Civismo e partiti organizzati, associazioni e movimenti. Quale deve (o non deve) essere il rapporto tra di loro? Ed un accordoo può essere snaturante dei motivi fondanti di una associazione che, per sua stessa natura, è fondata sul Civismo e sul recupero di chi non crede pià o non si ritrova nei partiti?
La riflessione è seria, ed arriva dal consigliere regionale di Senso Civico per la Puglia Paolo Pellegrino, tra i fondatori dell’associazione, che in buona sostanza prende le distanze da quello che alcune settimane fa è stato pubblicato: l’accordo programmatico (ed elettorale) con Articolo Uno.

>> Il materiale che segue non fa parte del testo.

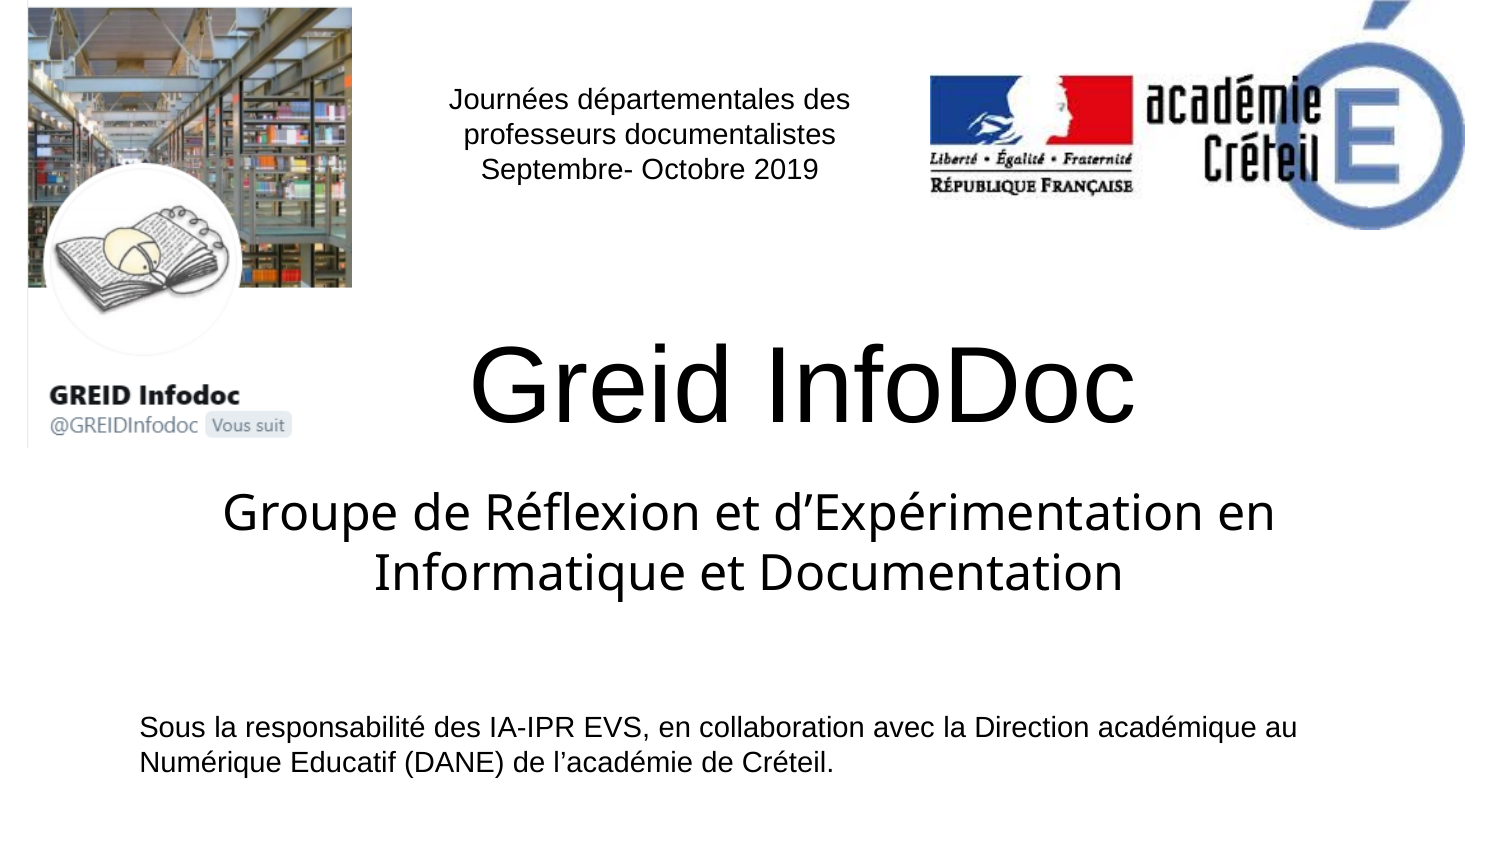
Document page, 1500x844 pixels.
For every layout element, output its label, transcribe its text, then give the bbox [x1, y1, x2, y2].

“L’annunciata alleanza programmatica ed elettorale di Senso Civico con Articolo Uno merita, a mio avviso, qualche riflessione. Un anno fa la nostra associazione politica è nata con un approccio molto innovativo: intercettare tutti quegli elettori che non si riconoscono più nei partiti tradizionali e tutte quelle figure civiche e professionali che vogliono dare un reale contributo, senza bandiere e simboli tradizionali, alla crescita della nostra regione.
Ora invece presentare un accordo con un partito contraddice e snatura quella missione generando confusione non solo nei sostenitori che in questo primo anno di vita si sono avvicinati al nostro movimento, ma soprattutto nei territori”.
“Territori – sottolinea Pellegrino – che non sono stati minimamente coinvolti in questa scelta sulla quale, lo ammetto, nutro forti perplessità. Io credo ancora nel progetto di Senso Civico e sono fiero di esserne stato tra i fondatori assieme ad altri amici e colleghi, fortemente convinti della necessità di cambiare l’offerta elettorale. Soprattutto in una fase in cui i partiti tradizionali sono stati travolti da nuove forze politiche che basano il proprio consenso sul populismo e sul sovranismo. Per questo credo che occorra fermarsi un attimo e capire cosa davvero può e deve diventare la nostra associazione basata, voglio ricordalo, sul puro civismo. E non su intese, accordi e alleanze con i partiti”.